Brief:
In the copy, every line of the material that follows must appear exactly, and no pictures should.

Provided material:
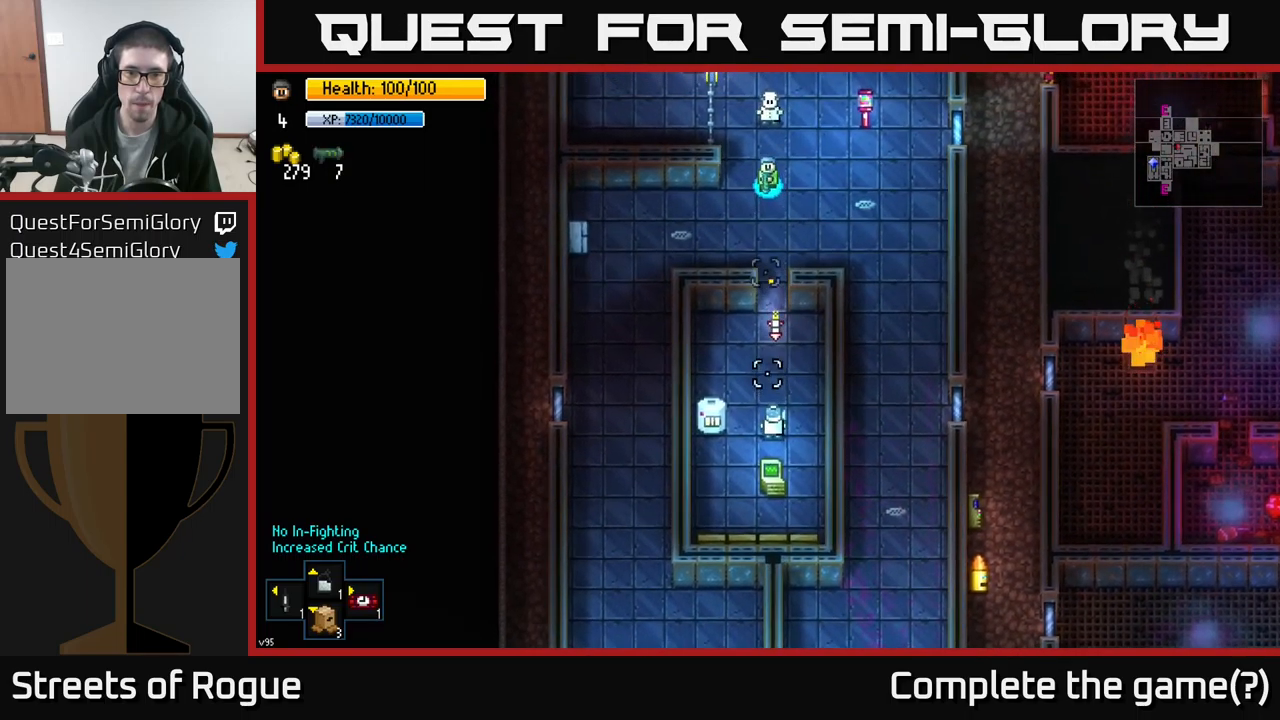
{"dt_ms": 500, "buttons": [], "left_stick": "down-left", "right_stick": "center", "events": [[166, "left_stick", "down-left"], [267, "right_stick", "center"]]}
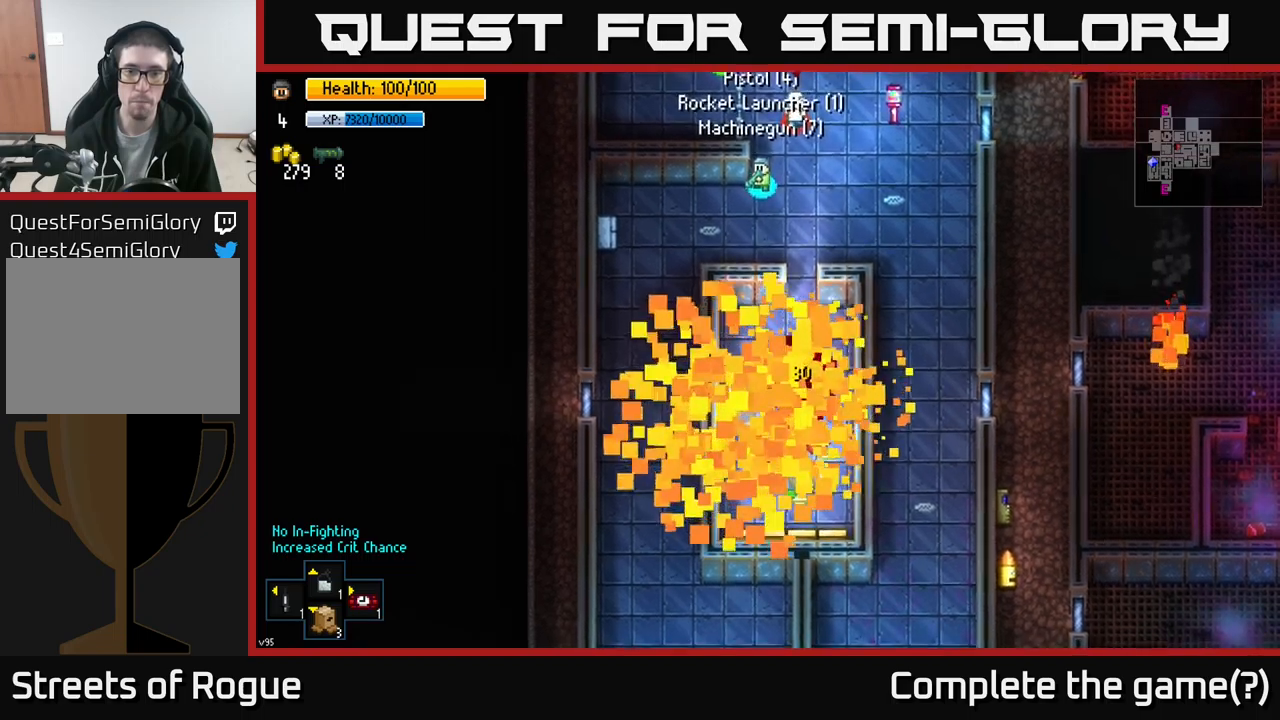
{"dt_ms": 500, "buttons": [], "left_stick": "down-left", "right_stick": "center", "events": []}
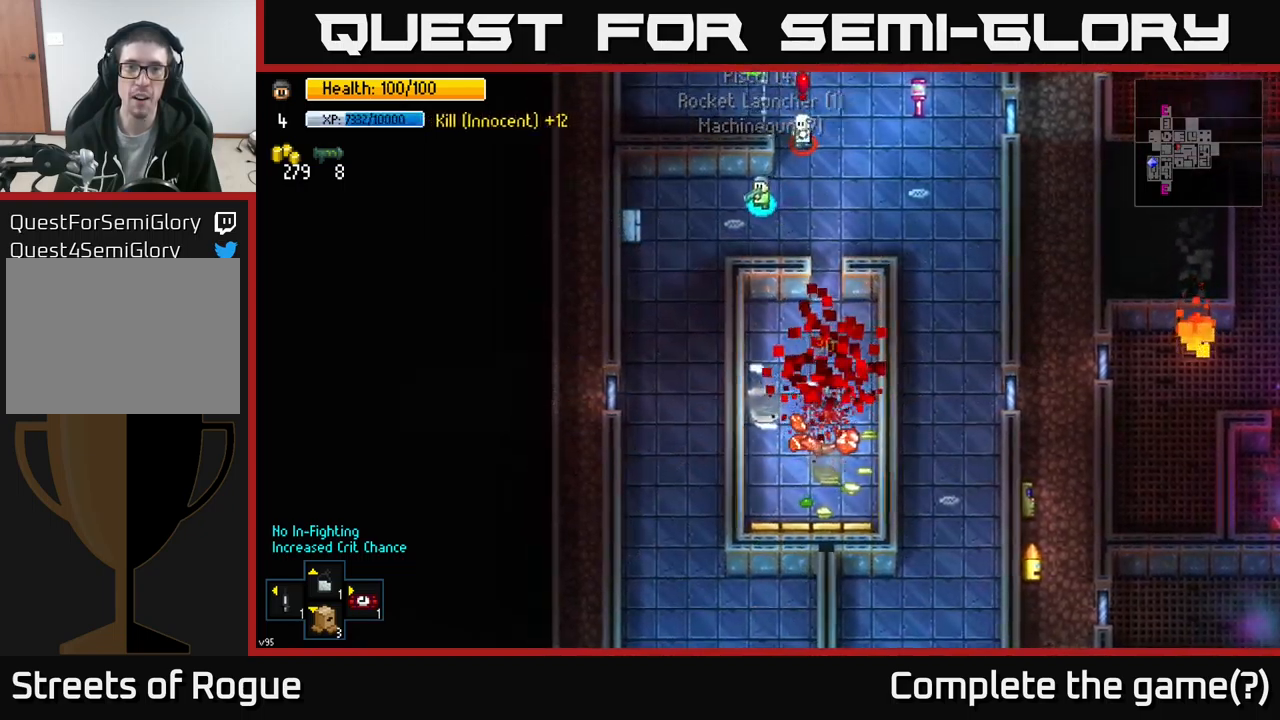
{"dt_ms": 500, "buttons": [], "left_stick": "down-left", "right_stick": "up-right", "events": [[367, "right_stick", "up-right"], [417, "R1", "down"], [483, "R1", "up"]]}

Answer space:
{"dt_ms": 500, "buttons": [], "left_stick": "down-left", "right_stick": "center", "events": [[166, "left_stick", "down-left"], [267, "right_stick", "center"]]}
{"dt_ms": 500, "buttons": [], "left_stick": "down-left", "right_stick": "center", "events": []}
{"dt_ms": 500, "buttons": [], "left_stick": "down-left", "right_stick": "up-right", "events": [[367, "right_stick", "up-right"], [417, "R1", "down"], [483, "R1", "up"]]}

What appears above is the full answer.